→ **Zu bearbeitende Aufgaben**:
1. Nenne sämtliche Herkunftsländer der Geflüchteten, die im Textauszug aufgeführt sind.
2. Übertrage aus der Auflistung den Abschnitt vom Anfang bis einschließlich der Zeile mit „export const myFeature“ zeichengetreu.

→ **Textauszug**:
* * *

Mit Geflüchteten über Geld reden: Neue Einblicke in alltägliche Bedarfe und Bedürfnisse

Uncertainty
© Liyou Kebede

Seit zwei Jahren untersucht ein internationales Forschungsteam der KU und der US-amerikanischen Tufts-University, wie Geflüchtete in Jordanien und Kenia ihre alltäglichen Geld- und Finanzangelegenheiten regeln und wie sich ihr Zugang zu entsprechenden Dienstleistungen gestaltet. Die bislang vorliegenden Ergebnisse sollen dazu beitragen, den Betroffenen eine stärkere wirtschaftliche Teilhabe zu ermöglichen und Instrumente der Entwicklungsarbeit noch besser auf die tatsächlichen Bedürfnisse auszurichten.

„Wer Maßnahmen entwickelt, mit denen Geflüchtete ihre alltäglichen Finanzangelegenheiten managen, stochert aktuell weitgehend im Dunkeln. Evidenzbasierte Forschung fehlte bislang. Diese Lücke wollen wir jetzt ein Stück weit schließen“, erklärt Prof. Dr. Hans-Martin Zademach. Er hat an der KU die Professur für Wirtschaftsgeographie inne und zusammen mit seiner Mitarbeiterin Swati Mehta Dhawan ethnographische Daten zur finanziellen Entwicklung von Geflüchteten in Jordanien gesammelt, die etwa aus Syrien, dem Jemen oder dem Irak stammen. Die Forschenden der Tufts-University haben sich wiederum auf die Lage von Geflüchteten in Kenia konzentriert, die aus Ländern wie Somalia, Äthiopien oder dem Kongo kommen. Gefördert wird das Projekt „Finance in Displacement: Exploring and Strengthening Financial Lives of Forcibly Displaced Persons“ (FIND) durch das Bundesministerium für wirtschaftliche Zusammenarbeit und Entwicklung (BMZ).

* * *

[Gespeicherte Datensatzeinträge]
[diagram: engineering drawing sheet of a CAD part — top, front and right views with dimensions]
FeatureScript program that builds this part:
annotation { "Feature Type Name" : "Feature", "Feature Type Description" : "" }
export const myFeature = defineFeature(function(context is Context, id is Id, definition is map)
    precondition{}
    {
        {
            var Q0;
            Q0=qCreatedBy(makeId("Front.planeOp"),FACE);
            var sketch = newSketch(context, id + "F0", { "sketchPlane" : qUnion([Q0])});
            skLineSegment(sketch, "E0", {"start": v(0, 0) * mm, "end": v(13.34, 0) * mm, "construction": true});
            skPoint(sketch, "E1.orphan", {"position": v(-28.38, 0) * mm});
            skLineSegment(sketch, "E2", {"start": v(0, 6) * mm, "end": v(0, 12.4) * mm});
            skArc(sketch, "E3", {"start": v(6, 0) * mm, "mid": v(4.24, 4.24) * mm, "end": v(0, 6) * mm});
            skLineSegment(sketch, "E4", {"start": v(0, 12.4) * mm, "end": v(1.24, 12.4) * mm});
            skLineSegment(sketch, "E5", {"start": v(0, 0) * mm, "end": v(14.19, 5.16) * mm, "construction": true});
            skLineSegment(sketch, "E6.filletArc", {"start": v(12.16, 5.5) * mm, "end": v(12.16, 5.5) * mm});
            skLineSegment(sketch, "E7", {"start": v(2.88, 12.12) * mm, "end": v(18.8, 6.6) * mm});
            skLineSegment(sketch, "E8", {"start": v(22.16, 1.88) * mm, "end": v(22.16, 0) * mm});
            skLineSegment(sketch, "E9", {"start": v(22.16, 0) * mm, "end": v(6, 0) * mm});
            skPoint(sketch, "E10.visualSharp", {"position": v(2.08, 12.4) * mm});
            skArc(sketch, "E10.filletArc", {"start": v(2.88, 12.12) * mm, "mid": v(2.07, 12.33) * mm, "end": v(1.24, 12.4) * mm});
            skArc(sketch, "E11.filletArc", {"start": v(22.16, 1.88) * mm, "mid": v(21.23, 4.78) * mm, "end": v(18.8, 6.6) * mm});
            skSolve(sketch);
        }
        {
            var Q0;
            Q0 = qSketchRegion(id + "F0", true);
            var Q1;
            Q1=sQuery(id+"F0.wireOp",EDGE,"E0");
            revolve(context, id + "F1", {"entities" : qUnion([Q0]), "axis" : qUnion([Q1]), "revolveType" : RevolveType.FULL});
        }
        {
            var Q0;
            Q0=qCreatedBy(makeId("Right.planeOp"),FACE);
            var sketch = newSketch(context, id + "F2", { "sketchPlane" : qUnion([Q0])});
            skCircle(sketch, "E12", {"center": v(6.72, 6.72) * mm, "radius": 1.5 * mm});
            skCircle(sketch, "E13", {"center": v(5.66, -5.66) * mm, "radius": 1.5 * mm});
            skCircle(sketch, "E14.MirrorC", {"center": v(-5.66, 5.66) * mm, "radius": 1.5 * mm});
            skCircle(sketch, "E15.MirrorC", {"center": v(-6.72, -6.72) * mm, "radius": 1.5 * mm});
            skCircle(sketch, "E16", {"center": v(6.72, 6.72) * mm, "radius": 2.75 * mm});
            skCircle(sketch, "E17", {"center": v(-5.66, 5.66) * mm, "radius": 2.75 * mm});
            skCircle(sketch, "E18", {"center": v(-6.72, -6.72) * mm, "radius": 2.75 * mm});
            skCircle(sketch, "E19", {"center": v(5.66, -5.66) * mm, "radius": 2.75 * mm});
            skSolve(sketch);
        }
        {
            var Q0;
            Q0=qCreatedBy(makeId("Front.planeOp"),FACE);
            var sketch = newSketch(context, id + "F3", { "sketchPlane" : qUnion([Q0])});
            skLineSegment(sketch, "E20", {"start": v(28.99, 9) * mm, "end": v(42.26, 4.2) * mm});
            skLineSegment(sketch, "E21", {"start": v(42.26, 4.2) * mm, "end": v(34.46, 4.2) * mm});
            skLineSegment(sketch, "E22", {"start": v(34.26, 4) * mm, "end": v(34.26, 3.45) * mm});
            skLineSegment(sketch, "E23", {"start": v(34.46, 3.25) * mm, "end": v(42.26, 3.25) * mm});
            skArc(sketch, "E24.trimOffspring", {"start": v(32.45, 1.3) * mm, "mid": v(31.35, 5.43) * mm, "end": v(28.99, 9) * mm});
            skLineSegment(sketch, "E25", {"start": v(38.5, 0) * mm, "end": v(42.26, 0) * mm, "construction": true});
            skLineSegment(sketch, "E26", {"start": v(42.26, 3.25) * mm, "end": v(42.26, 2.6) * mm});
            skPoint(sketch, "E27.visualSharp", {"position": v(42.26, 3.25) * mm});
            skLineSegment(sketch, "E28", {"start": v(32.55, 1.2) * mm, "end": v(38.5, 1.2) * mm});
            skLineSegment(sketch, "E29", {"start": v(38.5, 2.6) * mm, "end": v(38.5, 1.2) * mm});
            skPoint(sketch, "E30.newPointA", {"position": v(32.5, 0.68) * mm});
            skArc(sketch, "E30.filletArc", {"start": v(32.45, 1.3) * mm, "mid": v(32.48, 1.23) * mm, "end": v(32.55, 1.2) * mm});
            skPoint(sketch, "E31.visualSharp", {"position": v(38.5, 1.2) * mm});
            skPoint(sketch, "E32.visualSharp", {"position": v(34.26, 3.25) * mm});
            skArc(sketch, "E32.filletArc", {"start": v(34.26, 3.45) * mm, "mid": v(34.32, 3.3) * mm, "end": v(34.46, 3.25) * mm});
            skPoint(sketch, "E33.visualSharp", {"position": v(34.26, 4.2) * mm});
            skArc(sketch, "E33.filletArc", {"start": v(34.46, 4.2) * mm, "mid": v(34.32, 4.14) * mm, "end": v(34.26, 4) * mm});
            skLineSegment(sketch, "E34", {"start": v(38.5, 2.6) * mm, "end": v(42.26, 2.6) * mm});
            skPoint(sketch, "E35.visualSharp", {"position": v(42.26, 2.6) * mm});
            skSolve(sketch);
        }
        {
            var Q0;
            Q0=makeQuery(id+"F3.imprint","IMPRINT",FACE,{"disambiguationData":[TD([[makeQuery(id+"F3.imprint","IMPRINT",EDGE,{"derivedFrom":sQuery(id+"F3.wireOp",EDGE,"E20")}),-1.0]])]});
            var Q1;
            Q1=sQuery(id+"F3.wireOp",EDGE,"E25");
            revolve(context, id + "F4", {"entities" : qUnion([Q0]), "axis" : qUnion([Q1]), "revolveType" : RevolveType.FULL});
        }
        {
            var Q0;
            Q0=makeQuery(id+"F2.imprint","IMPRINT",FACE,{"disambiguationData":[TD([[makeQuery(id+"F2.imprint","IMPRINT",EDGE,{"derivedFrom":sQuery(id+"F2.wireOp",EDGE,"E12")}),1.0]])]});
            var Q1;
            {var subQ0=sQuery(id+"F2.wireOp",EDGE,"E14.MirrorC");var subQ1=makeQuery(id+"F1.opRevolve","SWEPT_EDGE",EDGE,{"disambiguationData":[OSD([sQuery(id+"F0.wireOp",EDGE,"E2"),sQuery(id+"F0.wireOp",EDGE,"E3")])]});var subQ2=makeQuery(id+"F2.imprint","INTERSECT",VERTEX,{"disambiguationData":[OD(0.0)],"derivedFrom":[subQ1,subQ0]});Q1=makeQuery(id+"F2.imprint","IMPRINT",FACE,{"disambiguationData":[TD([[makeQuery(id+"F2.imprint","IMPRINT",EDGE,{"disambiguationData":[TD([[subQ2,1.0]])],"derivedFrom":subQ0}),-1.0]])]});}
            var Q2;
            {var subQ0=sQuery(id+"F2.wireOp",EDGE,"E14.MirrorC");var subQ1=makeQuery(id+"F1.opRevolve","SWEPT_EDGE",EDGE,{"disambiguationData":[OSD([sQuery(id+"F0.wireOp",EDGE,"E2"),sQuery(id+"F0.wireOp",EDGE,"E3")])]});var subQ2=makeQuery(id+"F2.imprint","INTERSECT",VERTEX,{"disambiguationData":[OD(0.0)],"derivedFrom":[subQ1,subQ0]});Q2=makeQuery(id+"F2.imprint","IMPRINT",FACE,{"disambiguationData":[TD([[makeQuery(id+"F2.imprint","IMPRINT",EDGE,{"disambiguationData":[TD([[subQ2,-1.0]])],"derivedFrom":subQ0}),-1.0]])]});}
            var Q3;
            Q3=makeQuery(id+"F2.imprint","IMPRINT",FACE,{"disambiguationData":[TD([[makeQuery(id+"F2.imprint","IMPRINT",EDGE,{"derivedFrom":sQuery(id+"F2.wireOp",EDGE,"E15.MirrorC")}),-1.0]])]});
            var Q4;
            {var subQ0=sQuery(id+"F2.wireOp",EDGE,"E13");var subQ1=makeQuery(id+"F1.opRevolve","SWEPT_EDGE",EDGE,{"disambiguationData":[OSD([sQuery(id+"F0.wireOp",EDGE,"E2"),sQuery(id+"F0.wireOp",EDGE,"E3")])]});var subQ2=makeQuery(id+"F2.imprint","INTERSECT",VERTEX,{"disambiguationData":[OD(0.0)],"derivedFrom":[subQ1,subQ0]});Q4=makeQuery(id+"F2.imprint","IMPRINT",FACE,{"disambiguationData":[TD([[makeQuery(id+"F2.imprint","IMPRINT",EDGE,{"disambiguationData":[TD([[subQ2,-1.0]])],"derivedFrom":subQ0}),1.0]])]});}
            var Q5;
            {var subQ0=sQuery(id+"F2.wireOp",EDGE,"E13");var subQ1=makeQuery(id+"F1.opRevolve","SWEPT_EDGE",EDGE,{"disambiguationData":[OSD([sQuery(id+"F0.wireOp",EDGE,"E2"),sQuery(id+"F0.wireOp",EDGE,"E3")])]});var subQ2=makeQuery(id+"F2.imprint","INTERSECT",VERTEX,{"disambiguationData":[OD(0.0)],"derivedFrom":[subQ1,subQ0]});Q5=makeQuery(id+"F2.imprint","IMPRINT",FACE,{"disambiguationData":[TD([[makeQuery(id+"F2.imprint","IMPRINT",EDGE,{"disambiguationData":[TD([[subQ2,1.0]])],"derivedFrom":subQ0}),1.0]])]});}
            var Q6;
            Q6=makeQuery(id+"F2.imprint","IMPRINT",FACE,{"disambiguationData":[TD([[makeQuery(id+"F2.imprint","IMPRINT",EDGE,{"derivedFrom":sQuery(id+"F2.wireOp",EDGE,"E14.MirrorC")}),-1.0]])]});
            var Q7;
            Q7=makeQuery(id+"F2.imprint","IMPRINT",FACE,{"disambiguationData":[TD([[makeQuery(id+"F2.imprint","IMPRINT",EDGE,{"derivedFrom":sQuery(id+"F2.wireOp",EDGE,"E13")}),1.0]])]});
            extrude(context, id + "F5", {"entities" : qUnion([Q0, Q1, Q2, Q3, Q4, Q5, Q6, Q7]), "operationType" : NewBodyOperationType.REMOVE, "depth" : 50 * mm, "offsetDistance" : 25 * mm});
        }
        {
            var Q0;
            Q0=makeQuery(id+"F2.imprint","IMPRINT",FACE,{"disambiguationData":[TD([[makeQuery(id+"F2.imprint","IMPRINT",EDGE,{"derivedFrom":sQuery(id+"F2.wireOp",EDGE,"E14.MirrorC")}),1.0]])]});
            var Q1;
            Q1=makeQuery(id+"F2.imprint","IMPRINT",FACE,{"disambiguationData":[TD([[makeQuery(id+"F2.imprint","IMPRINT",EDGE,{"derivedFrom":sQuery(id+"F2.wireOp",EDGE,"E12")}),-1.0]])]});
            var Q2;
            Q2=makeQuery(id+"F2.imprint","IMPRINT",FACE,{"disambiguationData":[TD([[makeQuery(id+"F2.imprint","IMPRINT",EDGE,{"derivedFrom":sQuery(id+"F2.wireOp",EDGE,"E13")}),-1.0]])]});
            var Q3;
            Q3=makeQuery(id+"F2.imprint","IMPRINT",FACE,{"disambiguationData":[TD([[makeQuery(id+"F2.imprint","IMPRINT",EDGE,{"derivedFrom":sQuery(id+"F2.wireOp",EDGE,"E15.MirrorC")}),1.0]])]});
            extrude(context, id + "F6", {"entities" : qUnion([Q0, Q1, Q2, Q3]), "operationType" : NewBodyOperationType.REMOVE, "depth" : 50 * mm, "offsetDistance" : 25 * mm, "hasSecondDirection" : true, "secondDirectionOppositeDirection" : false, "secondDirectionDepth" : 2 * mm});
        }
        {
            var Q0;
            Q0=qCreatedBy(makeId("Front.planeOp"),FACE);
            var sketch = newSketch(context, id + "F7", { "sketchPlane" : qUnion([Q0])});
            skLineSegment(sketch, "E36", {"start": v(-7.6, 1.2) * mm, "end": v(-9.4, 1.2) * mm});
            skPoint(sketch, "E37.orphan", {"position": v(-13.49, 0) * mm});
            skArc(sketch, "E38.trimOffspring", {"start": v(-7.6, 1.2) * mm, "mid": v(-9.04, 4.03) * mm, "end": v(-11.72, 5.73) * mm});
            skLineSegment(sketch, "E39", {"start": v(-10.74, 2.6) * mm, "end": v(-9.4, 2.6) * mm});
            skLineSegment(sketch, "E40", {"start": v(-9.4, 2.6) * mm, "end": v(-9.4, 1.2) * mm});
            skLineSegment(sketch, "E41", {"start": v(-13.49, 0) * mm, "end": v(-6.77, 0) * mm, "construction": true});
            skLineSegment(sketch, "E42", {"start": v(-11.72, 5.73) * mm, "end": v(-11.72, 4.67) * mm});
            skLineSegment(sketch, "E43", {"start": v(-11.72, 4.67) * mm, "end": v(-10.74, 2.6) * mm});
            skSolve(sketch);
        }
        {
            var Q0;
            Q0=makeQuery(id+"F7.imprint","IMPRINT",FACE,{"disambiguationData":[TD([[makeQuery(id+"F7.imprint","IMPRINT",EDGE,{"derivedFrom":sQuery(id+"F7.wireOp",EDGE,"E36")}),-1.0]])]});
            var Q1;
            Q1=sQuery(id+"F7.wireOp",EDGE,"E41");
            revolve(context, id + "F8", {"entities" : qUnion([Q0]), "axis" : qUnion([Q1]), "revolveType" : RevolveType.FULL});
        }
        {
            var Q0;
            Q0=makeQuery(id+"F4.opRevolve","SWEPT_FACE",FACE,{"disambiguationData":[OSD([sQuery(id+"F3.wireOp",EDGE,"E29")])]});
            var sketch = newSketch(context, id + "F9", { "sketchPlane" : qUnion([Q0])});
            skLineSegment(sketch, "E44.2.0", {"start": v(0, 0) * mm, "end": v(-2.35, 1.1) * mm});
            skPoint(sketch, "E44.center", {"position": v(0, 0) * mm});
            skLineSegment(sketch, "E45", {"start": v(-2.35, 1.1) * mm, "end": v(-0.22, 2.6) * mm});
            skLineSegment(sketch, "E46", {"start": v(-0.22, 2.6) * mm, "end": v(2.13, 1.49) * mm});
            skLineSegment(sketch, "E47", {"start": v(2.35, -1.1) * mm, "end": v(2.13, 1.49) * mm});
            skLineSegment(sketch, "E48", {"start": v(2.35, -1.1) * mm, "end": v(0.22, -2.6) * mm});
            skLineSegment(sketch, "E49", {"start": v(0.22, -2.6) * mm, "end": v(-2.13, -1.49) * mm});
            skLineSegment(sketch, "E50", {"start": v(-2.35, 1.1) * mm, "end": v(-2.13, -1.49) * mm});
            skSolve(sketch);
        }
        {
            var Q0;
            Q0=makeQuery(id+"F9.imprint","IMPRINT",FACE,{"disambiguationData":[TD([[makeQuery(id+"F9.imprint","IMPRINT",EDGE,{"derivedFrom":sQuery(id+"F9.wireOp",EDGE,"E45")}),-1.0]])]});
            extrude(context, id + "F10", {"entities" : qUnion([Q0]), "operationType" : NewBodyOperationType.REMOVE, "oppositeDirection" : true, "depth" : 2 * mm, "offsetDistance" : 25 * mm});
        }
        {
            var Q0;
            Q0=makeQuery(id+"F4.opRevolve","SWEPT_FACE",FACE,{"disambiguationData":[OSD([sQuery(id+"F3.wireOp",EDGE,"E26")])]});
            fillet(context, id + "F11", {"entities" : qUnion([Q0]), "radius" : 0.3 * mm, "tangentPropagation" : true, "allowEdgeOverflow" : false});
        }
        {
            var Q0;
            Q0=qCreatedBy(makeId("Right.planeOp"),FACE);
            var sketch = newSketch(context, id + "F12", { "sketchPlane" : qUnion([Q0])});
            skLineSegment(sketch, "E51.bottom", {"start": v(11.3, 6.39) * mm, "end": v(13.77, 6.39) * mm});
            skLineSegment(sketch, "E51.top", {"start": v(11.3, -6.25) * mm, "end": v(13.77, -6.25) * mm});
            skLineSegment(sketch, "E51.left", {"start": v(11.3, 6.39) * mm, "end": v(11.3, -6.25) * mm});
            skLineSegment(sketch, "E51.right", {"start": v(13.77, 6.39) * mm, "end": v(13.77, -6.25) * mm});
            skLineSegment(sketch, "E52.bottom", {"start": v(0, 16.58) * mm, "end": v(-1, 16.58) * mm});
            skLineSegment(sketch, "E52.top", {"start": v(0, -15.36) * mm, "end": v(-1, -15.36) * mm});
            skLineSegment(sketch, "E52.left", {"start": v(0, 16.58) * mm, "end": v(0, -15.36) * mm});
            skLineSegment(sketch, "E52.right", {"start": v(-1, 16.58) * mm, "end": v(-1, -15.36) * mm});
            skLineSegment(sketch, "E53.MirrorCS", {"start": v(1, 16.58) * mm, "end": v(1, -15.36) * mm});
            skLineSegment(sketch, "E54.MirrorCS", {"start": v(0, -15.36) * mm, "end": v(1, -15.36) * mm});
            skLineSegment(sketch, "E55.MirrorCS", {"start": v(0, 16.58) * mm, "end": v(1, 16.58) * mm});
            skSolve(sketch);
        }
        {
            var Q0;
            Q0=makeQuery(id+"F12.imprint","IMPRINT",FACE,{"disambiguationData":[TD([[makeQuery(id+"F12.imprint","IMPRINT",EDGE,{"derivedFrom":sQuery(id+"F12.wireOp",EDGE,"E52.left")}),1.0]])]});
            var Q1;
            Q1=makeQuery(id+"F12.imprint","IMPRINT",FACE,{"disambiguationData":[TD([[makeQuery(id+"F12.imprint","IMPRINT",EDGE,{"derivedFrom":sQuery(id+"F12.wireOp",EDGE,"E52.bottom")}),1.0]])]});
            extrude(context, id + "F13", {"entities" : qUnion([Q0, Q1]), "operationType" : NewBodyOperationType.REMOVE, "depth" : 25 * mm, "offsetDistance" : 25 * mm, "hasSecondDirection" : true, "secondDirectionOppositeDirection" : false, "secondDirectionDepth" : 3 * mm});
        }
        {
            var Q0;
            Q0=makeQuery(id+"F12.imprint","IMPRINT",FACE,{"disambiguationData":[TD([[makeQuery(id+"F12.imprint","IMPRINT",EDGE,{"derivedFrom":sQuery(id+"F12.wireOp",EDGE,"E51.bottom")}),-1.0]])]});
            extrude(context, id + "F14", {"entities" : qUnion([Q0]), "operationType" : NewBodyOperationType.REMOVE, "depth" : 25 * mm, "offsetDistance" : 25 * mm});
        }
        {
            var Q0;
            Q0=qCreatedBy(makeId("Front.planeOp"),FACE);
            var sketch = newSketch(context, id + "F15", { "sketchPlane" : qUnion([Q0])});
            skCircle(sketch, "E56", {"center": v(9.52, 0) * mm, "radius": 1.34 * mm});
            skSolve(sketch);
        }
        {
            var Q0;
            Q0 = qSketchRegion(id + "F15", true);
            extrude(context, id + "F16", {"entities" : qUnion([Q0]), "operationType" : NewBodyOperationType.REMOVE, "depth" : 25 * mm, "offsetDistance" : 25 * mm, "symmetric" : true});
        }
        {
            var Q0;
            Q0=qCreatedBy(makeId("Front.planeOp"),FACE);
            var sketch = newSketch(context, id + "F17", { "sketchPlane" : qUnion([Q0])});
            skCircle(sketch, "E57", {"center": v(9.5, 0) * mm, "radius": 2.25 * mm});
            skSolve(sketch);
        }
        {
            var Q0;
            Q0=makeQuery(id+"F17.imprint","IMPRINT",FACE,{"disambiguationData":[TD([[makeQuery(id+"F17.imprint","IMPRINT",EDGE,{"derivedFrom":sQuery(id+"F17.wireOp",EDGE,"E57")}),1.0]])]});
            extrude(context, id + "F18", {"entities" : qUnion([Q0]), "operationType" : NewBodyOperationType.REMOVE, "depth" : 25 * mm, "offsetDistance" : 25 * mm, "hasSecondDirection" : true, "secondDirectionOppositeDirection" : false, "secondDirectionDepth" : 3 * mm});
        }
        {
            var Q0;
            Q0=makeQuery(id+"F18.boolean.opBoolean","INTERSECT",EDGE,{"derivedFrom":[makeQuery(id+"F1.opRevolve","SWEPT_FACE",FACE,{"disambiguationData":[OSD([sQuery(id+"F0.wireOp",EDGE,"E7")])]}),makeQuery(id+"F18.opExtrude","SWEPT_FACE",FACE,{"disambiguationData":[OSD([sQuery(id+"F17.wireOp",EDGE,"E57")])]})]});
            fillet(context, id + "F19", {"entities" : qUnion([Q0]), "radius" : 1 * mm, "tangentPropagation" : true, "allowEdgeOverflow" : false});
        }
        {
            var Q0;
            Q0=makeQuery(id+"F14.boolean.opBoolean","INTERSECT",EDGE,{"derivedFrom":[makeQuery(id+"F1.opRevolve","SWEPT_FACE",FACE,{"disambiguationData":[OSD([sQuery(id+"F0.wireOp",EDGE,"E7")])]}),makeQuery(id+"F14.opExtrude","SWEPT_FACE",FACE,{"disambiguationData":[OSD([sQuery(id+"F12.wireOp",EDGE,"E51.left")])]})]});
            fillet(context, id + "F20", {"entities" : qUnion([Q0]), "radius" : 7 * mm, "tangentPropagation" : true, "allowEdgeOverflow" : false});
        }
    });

* * *

→ **Bearbeitete Aufgaben**:
1. Syrien, Jemen, Irak, Somalia, Äthiopien, Kongo

2.
[diagram: engineering drawing sheet of a CAD part — top, front and right views with dimensions]
FeatureScript program that builds this part:
annotation { "Feature Type Name" : "Feature", "Feature Type Description" : "" }
export const myFeature = defineFeature(function(context is Context, id is Id, definition is map)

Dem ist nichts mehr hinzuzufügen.